Right. And maybe first line fit versus unfit prioritization was the second question. I could take that one. Look, I think we're -- the unfit population, VEN+AZA combination trial with HOVON, I think that addresses the highest unmet need in the frontline population and we will be first to initiate a trial there. We also have the only dataset in that population to distinguish ourselves. So I think that is a very important first trial to initiate. I think we'll have other trials, as Neil pointed out, in the fit population initiated before the end of this year. That will help to kind of drive our strategy in fit. So, I think, in 2025, we'll take a quantum leap forward in initiating trials that will address all the important populations, both fit and unfit. But the first trial to initiate will be the HOVON trial, which again is a global registration trial in that population. So it's again -- it's around unmet need and it's around the opportunities in front of us.

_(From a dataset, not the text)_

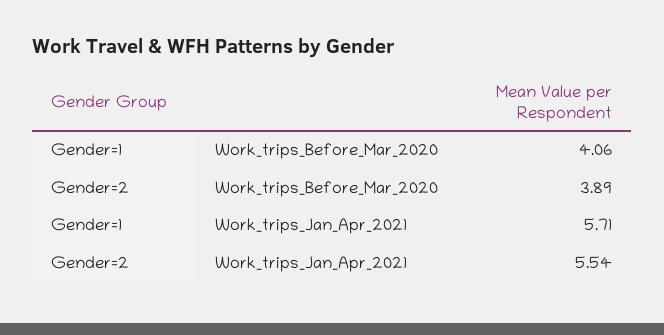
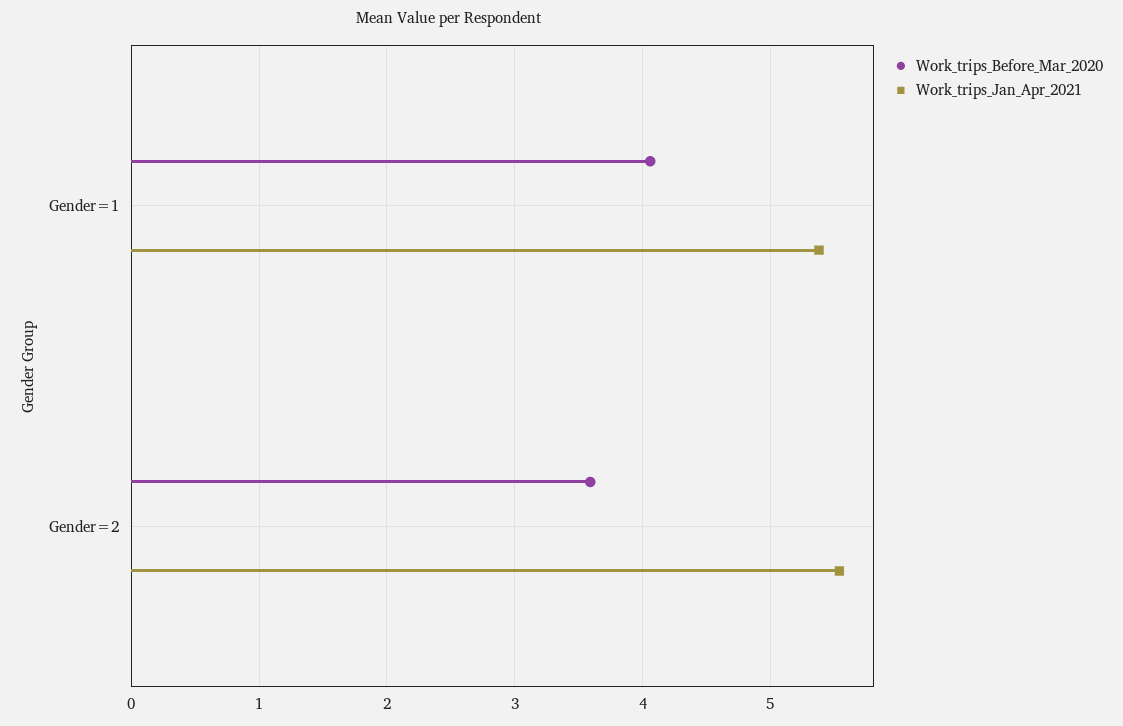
Work_trips_Before_Mar_2020, Gender=2: 3.89 -> 3.6
Work_trips_Jan_Apr_2021, Gender=1: 5.71 -> 5.4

And we plan to be first to capitalize on all of these market opportunities.

Jason Zemansky

Analyst

Great. Thanks, Mike. Appreciate the color.

Michael Metzger

Analyst

Thank you.

Operator

Operator

This concludes the question-and-answer session. I'll now turn the floor over to Mr. Michael Metzger for any additional comments or closing remarks.

Michael Metzger

Analyst

Great. Thank you, operator, and thank you all. We really appreciate you all tuning in today to discuss our recent progress and the exciting milestones ahead. We look forward to seeing many of you at the Cowen, Jefferies and Barclays conferences this month. And with that, have a fantastic day.